Your goal:
Search the entries for the word "para" and copy each line that has it.

Records supplied:

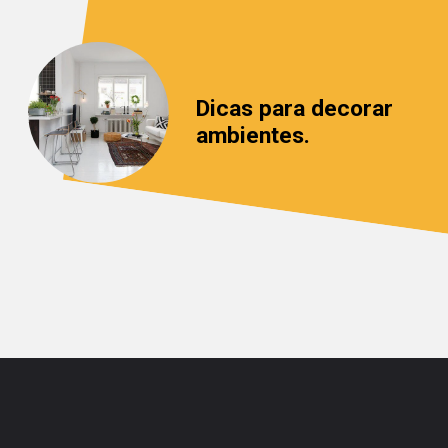
Dicas para decorar 
ambientes.
Opening
https://saladacasa.com.br/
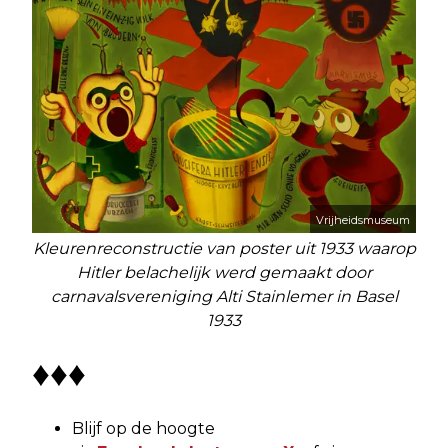
Vrijheidsmuseum
Kleurenreconstructie van poster uit 1933 waarop
Hitler belachelijk werd gemaakt door
carnavalsvereniging Alti Stainlemer in Basel
1933
♦♦♦
Blijf op de hoogte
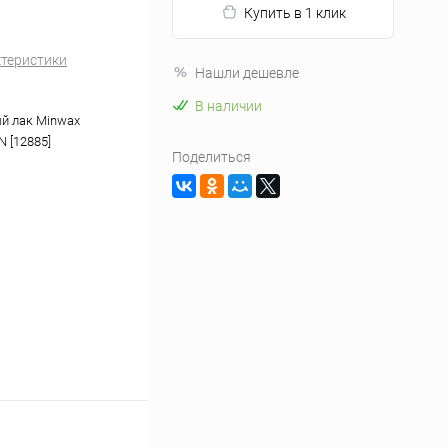
Купить в 1 клик
ктеристики
Нашли дешевле
В наличии
й лак Minwax
 [12885]
Поделиться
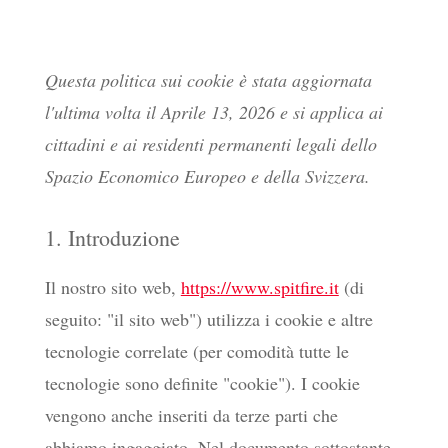
Questa politica sui cookie è stata aggiornata
l'ultima volta il Aprile 13, 2026 e si applica ai
cittadini e ai residenti permanenti legali dello
Spazio Economico Europeo e della Svizzera.
1. Introduzione
Il nostro sito web,
https://www.spitfire.it
(di
seguito: "il sito web") utilizza i cookie e altre
tecnologie correlate (per comodità tutte le
tecnologie sono definite "cookie"). I cookie
vengono anche inseriti da terze parti che
abbiamo ingaggiato. Nel documento sottostante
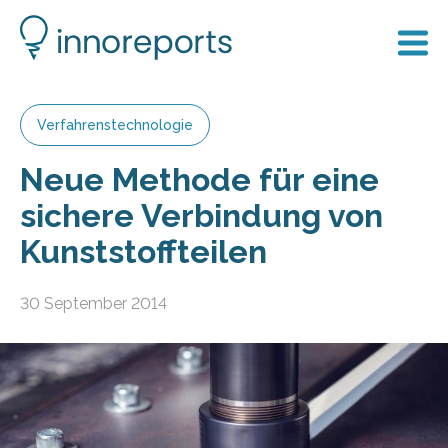
Verfahrenstechnologie
Neue Methode für eine
sichere Verbindung von
Kunststoffteilen
30 September 2014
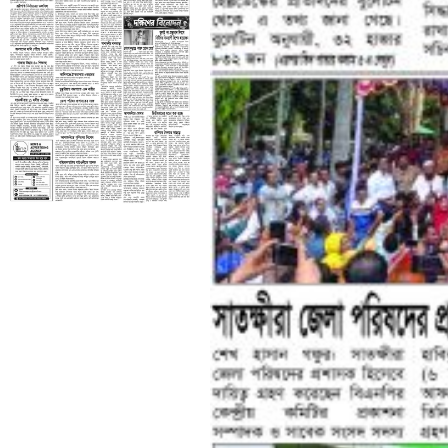
তৃতীয় পাতা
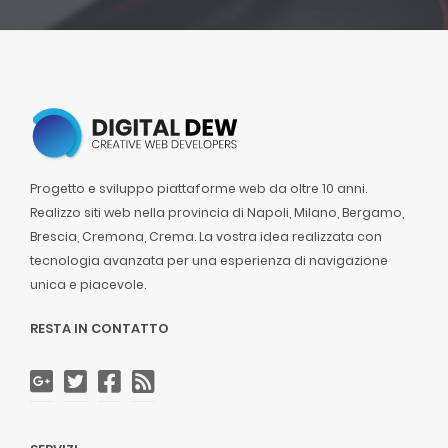
Progetto e sviluppo piattaforme web da oltre 10 anni.
Realizzo siti web nella provincia di Napoli, Milano, Bergamo,
Brescia, Cremona, Crema. La vostra idea realizzata con
tecnologia avanzata per una esperienza di navigazione
unica e piacevole.
RESTA IN CONTATTO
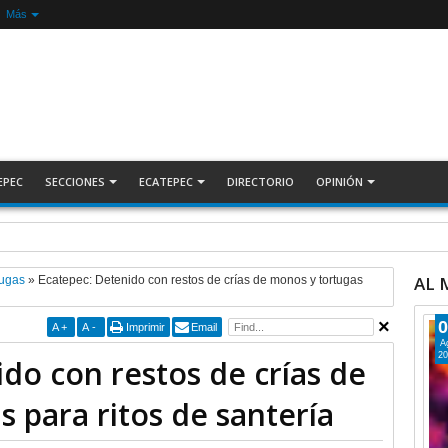
Más
EPEC
SECCIONES
ECATEPEC
DIRECTORIO
OPINIÓN
ecuperan auto robado tras operativo con Tecámac +Video | INFORMATIVA
AL
tugas
»
Ecatepec: Detenido con restos de crías de monos y tortugas
0
A
+
A
-
Imprimir
Email
A
20
do con restos de crías de
 para ritos de santería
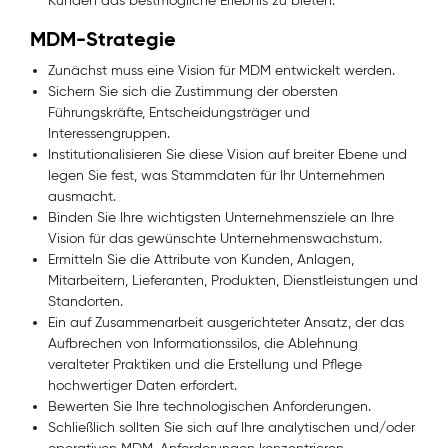
Kunden das bestmögliche Erlebnis zu bieten.
MDM-Strategie
Zunächst muss eine Vision für MDM entwickelt werden.
Sichern Sie sich die Zustimmung der obersten
Führungskräfte, Entscheidungsträger und
Interessengruppen.
Institutionalisieren Sie diese Vision auf breiter Ebene und
legen Sie fest, was Stammdaten für Ihr Unternehmen
ausmacht.
Binden Sie Ihre wichtigsten Unternehmensziele an Ihre
Vision für das gewünschte Unternehmenswachstum.
Ermitteln Sie die Attribute von Kunden, Anlagen,
Mitarbeitern, Lieferanten, Produkten, Dienstleistungen und
Standorten.
Ein auf Zusammenarbeit ausgerichteter Ansatz, der das
Aufbrechen von Informationssilos, die Ablehnung
veralteter Praktiken und die Erstellung und Pflege
hochwertiger Daten erfordert.
Bewerten Sie Ihre technologischen Anforderungen.
Schließlich sollten Sie sich auf Ihre analytischen und/oder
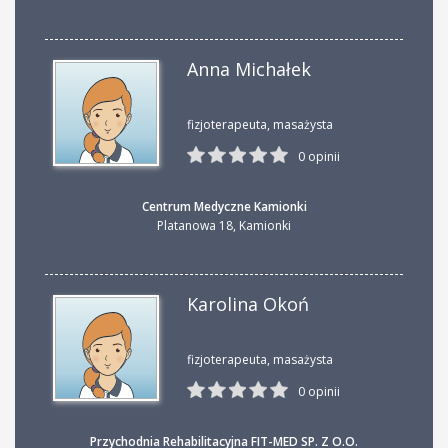
Anna Michałek
fizjoterapeuta, masażysta
0 opinii
Centrum Medyczne Kamionki
Platanowa 18
,
Kamionki
Karolina Okoń
fizjoterapeuta, masażysta
0 opinii
Przychodnia Rehabilitacyjna FIT-MED SP. Z O.O.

Exercise solution:
Dicas para decorar 
 para ritos de santería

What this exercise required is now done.